What you have to do - Only the lines from the one containing "(381, 550) = (673, 402): blue" through the one containing "(760, 246) = (379, 123): pink" should be printed, exactly as they appear below, with both ends included.

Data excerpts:
*** Block opens ***

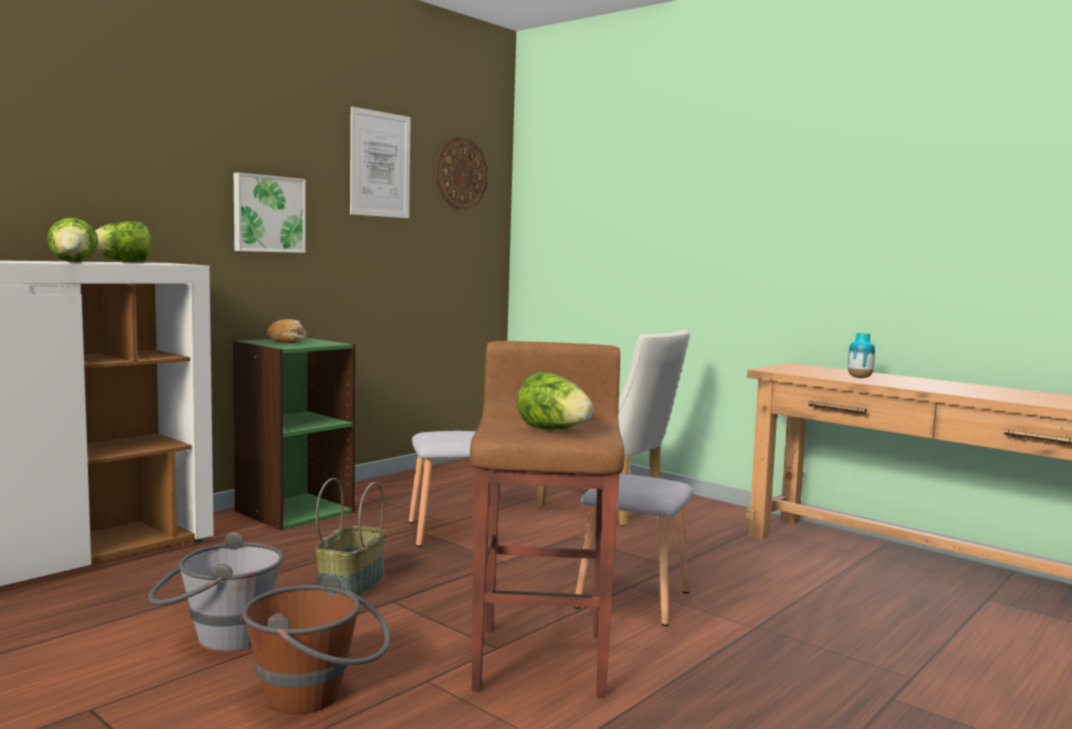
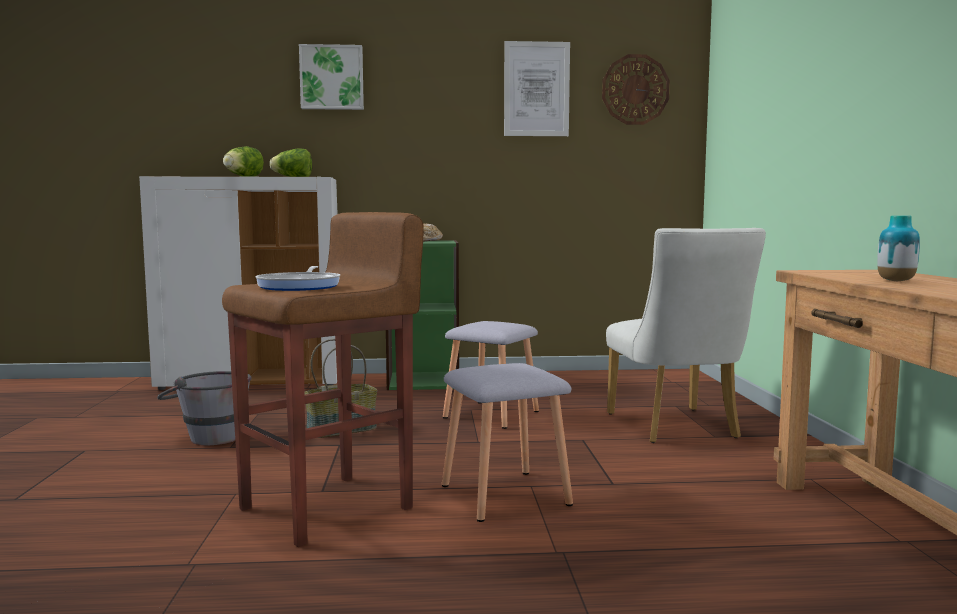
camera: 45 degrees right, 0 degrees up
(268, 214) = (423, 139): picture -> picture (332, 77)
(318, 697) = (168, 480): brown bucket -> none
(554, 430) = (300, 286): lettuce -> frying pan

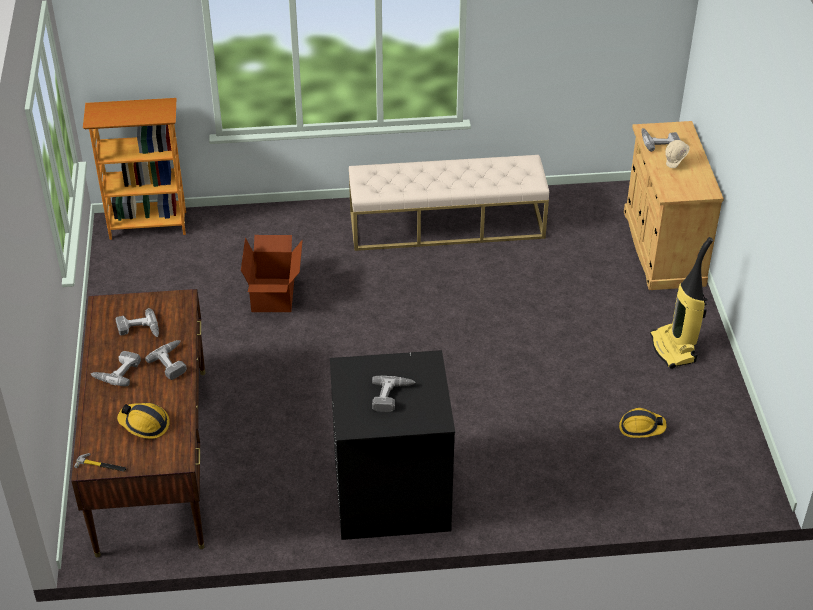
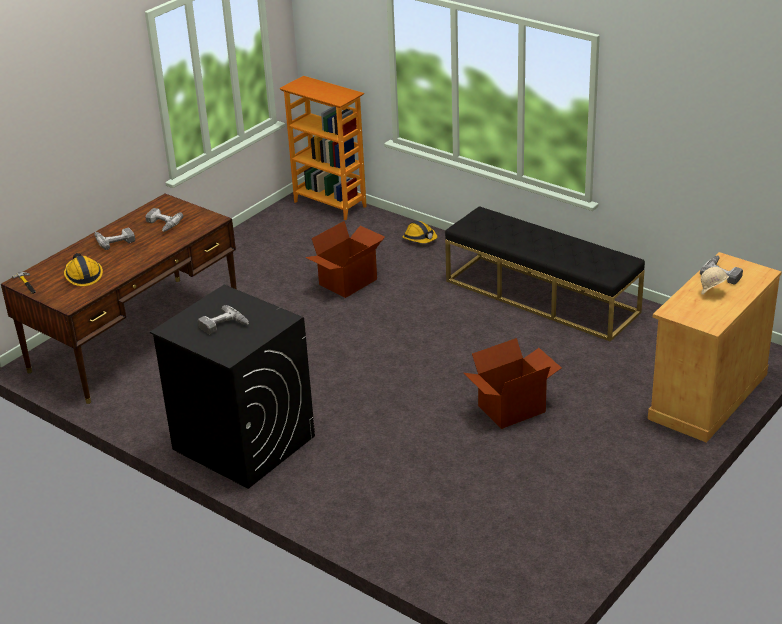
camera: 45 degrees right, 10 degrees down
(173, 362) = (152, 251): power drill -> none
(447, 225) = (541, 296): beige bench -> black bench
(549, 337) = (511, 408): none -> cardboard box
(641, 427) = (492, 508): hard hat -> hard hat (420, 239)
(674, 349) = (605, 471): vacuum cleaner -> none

*** Block closes ***
*** Block opens ***

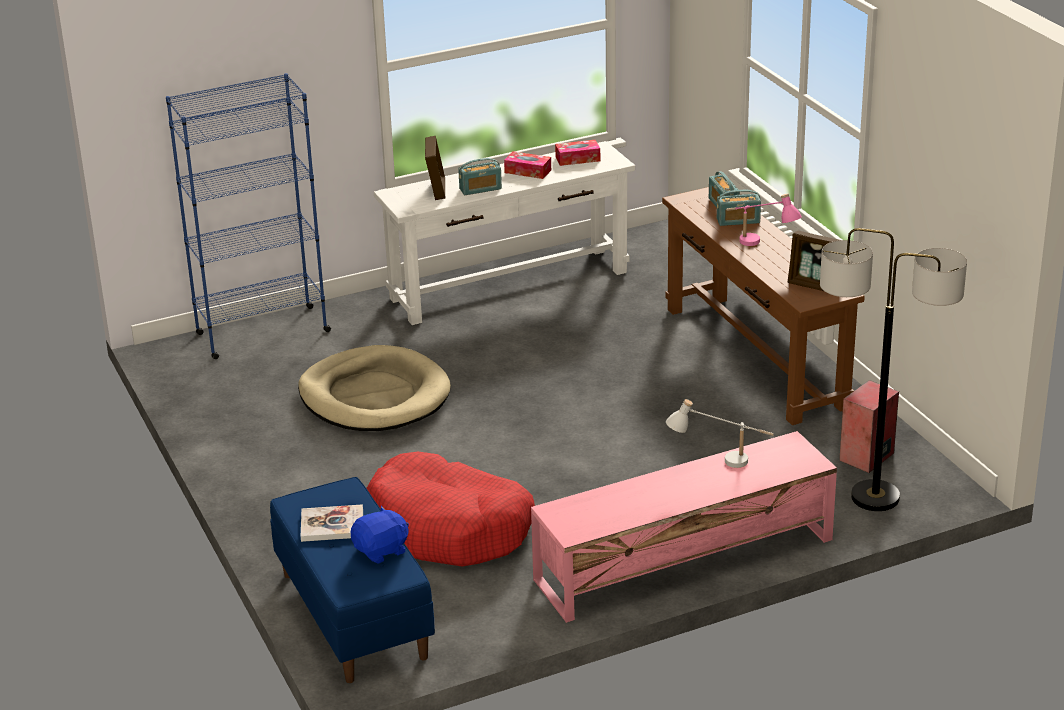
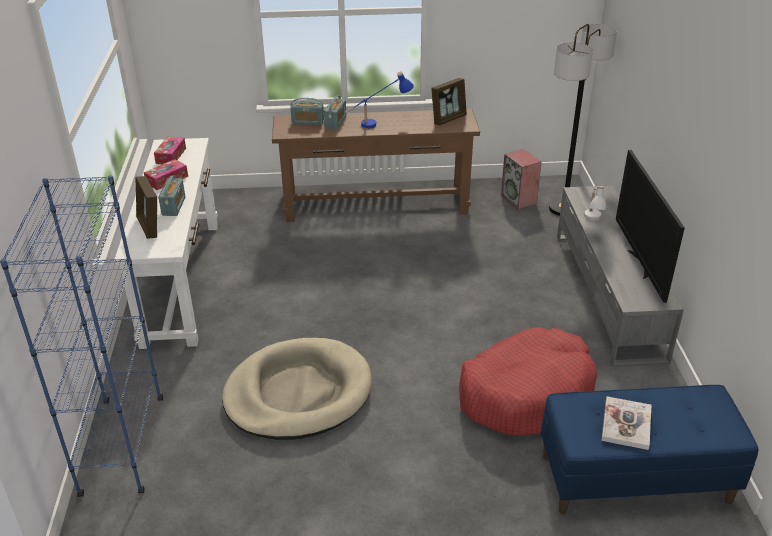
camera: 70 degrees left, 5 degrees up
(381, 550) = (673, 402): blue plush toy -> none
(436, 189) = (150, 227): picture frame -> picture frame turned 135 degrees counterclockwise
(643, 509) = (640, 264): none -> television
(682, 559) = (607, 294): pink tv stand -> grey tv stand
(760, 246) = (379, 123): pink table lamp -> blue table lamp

*** Block closes ***

Exercise result -
(381, 550) = (673, 402): blue plush toy -> none
(436, 189) = (150, 227): picture frame -> picture frame turned 135 degrees counterclockwise
(643, 509) = (640, 264): none -> television
(682, 559) = (607, 294): pink tv stand -> grey tv stand
(760, 246) = (379, 123): pink table lamp -> blue table lamp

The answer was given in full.